CDs were a lot more expensive. But, they made excellent sounding tapes.

So, to avoid trashing your CDs by having them bangin around a freezing cold or boiling hot car, you'd record either straight copies or mixes of CD to cassette.

When the cassette got lost, melted or trashed, you could make another clean copy from your CD masters.

These tapes sounded great and were fun to make - the epitome of the mixtape era. Ink jet printers allowed some really cool miniature cassette art and labels to be printed, too, but not in color yet...

A decent cassette recording on a metal tape on a decent player with a good transport can reproduce sounds up to 18 KHz, almost as good as a CD is theoretically capable of.

The main downsides were the fragility of the tape and the preponderance of shitty players and recorders.

After all, in a IC powered car (and perhaps electric too) the wind and road noise is not a bad match to the cassette's S/N (signal-to-noise) ratio.

Yah but CD has zero wow/flutter, azimuth error, bias frequency intermodulation distortion, hum...

fucking horrid, but man do I miss that muddy sound

Remember Zoomers, Doomers, and Thirty Year Old Boomers:

It's not the MEDIUM that matters, it's the $#&*ing A/D and D/A converters, and the analog craftsmanship that goes into the circuits that are before and after them.

Once in Nyquist-land, after the A/D's done and until the D/A expels the signal, numbers know no pain.

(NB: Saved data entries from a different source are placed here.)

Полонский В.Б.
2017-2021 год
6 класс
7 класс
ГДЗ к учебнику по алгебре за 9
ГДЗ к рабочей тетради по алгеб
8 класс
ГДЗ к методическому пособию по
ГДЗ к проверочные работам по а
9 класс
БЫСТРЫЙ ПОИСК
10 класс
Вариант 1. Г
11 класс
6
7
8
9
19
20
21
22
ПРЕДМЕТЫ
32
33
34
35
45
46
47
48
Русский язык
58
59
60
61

But the signal outside those portals is a living, organic thing that must be shielded from interference and kept within real-world electrical limits.

Clean, simple circuits and non-retarded mastering at the A/D and D/A portals will always sound as good as possible, whatever the storage medium.

On the other hand CDs have inferior sound for some things like cymbals, and the transport and DAC makes a huge difference.

Cassettes were superior in every aspect, better sound, more music fitted, faster searching, but CDs were smaller so you could put them into pocket. So here we are, superior tech obsolete.

These days the best recording and playback is obtained from 1-bit DSF.